Another new area of investigation concerns the so-called positivity effect. In the face of shrinking time horizons, older adults may be motivated more by emotional regulation than by knowledge acquisition, preferring to attend to and remember positive information (Carstensen et al. 2003). This greater emphasis on maintaining positive well-being and avoiding negative moods may affect older adults’ discourse and social interactions, especially when their motivations conflict with young adults’ information-seeking biases.

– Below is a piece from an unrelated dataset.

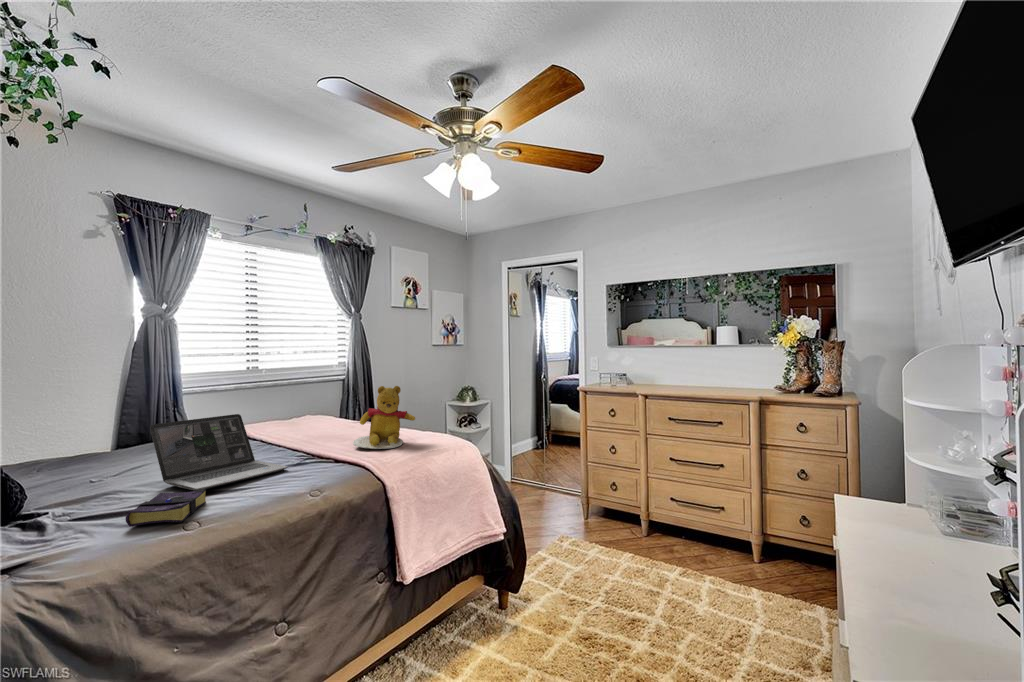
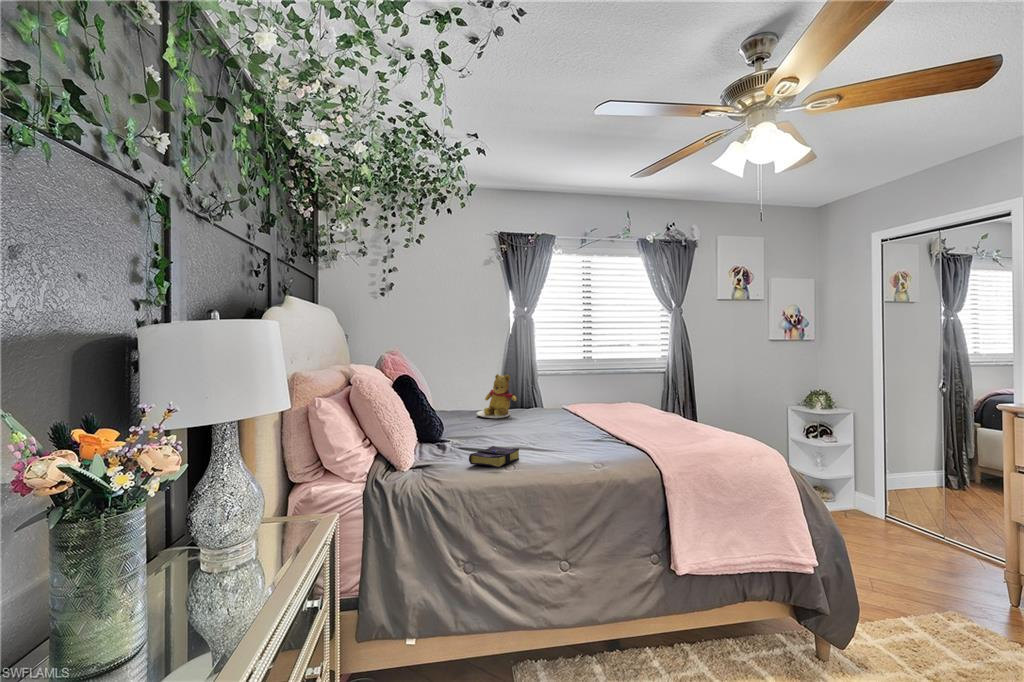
teddy bear: present [353,386,415,449] -> present [477,374,517,418]
laptop: present [150,414,288,491] -> none [495,396,584,450]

A third emerging area is the use of technology to overcome age-related sensory and cognitive changes (Fisk et al. 2004). “Smart” hearing aids and eyeglasses can compensate for sensory losses; medical check-ups can be conducted over the Internet; older adults’ activity cycles can be monitored by motion detectors implanted in doorways and hallways; collision avoidance systems can protect older drivers; and grandparents can keep in touch with their grandchildren by text-messaging. Yet this technology also creates new problems: How to optimize the pitch and prosody of synthesized speech for older adults? Will older adults accept and trust health and medical recommendations administered by a “nurse-bot”? How can websites be designed to facilitate older adults’ search and retrieval of information?